Directions: Update the F5 earnings call passage below: write it out again starting with "Okay. Got it." and going on through "move around quarter-to-quarter.", with "systems" in place of "hardware" each time it appears.

### Exercise passage

Okay. Got it. Coming back to some of the recent trends, and you did have a softer-than-anticipated software performance in the last quarter, at least from our standpoint, native to what we model versus sort of what was very clearly a strong quarter for hardware. And one of the things that always comes up with investors is how can you improve predictability in terms of quarterly software and hardware revenues for investors that follow F5 closely. I know you probably have much more insight, but the productivity on the investor side seems to be a bit lower, just given how new numbers move around quarter-to-quarter.

Cooper Werner

executive
#27

Right. Yes. And there's -- that's just part of our business model. We're going to have variability in the growth rates on a quarterly basis, and it's really kind of tied to the majority of our software revenue is coming through in our renewals motion on these multiyear software contracts that we book with customers. And so what we've really tried to do is focus investors more on the kind of annualized growth rates because that quarter-to-quarter variability will kind of normalize over a longer-term time frame. But also, I want to just be crystal clear that the lack of a smooth growth trajectory does not equate to a lack of visibility on our perspective. So we have good insights as to what the timing and shape of these renewals looks like. And we try to give some kind of indicators. Going back to last July, we had said that we thought first half of the year would be closer to flat growth for software just based on the timing of these renewals with stronger growth in the second half. And that's pretty much playing out to our expectations with the exception of in Q1, we had an exceptionally strong growth quarter driven by some really healthy expansion across a couple of our larger renewal opportunities. But we had said we're not -- that was acute to that quarter's renewal base, and we weren't flowing through that expansion, changing our expectations for the rest of the year. So from our perspective, Q2 was pretty much in line with what our expectations were. And we expect to have a very strong growth quarter in Q3. So what we could do to make it more smooth would be to reduce our flexibility that we give customers, give them less choice, have every customer go on an annual subscription agreement, and that would smooth the numbers out, but they would be smaller. And we think that the better opportunity for us is to give customers choice that leads to them growing faster with F5, and we'll take the kind of ups and downs on the quarterly growth rates that come along with that because longer-term, it's a better software outcome for F5.

######
### Dataset content

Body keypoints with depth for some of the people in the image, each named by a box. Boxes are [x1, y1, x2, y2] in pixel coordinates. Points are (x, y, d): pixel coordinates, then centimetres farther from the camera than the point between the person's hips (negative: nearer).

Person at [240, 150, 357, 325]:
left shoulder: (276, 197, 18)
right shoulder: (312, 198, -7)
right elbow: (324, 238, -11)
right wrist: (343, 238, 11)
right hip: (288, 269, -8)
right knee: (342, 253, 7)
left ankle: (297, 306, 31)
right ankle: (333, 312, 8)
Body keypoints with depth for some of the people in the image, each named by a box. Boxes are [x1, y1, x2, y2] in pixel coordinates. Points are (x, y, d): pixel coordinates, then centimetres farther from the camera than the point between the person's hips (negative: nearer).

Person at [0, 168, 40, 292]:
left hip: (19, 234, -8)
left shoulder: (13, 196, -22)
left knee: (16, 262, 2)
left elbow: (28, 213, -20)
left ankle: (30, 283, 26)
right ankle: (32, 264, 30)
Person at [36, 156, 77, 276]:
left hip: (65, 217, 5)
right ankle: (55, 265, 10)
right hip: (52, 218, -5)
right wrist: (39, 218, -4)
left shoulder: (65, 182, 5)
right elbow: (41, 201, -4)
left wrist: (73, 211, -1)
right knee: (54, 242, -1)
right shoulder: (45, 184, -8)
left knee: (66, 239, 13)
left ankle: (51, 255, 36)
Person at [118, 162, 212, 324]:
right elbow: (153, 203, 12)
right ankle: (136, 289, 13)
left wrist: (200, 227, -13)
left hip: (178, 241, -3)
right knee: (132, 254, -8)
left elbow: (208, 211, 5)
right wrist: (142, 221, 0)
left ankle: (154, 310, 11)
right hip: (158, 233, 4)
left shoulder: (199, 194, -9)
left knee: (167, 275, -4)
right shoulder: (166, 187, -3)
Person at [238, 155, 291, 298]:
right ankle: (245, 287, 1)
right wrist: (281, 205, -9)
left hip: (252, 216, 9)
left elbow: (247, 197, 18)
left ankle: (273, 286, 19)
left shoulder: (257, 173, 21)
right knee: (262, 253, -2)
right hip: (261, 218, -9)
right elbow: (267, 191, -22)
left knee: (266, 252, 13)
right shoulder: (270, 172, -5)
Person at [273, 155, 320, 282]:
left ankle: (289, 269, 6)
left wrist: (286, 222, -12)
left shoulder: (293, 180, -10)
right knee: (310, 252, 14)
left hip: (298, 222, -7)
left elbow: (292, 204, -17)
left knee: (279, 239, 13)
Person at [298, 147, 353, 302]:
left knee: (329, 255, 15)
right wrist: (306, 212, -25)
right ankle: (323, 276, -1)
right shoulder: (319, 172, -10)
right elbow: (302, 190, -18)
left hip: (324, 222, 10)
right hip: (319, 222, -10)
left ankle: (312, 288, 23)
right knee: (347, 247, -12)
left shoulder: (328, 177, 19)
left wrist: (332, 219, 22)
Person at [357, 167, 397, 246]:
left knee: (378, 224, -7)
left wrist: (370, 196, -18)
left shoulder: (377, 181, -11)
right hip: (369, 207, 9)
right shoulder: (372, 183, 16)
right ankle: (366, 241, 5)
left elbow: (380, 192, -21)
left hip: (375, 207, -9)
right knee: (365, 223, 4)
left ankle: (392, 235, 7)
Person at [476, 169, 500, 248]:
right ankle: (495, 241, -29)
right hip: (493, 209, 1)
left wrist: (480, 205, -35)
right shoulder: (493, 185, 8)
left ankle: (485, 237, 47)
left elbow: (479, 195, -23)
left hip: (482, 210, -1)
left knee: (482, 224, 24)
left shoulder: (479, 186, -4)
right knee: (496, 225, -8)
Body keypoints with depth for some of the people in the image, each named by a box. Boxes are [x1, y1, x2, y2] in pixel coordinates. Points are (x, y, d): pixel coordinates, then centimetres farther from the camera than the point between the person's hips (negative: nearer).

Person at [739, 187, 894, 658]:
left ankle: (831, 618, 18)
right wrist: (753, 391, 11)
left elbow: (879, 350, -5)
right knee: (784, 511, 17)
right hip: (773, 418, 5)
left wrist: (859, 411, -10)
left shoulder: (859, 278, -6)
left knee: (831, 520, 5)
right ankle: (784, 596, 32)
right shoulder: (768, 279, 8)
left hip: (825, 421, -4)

######

Written answer:
Okay. Got it. Coming back to some of the recent trends, and you did have a softer-than-anticipated software performance in the last quarter, at least from our standpoint, native to what we model versus sort of what was very clearly a strong quarter for systems. And one of the things that always comes up with investors is how can you improve predictability in terms of quarterly software and systems revenues for investors that follow F5 closely. I know you probably have much more insight, but the productivity on the investor side seems to be a bit lower, just given how new numbers move around quarter-to-quarter.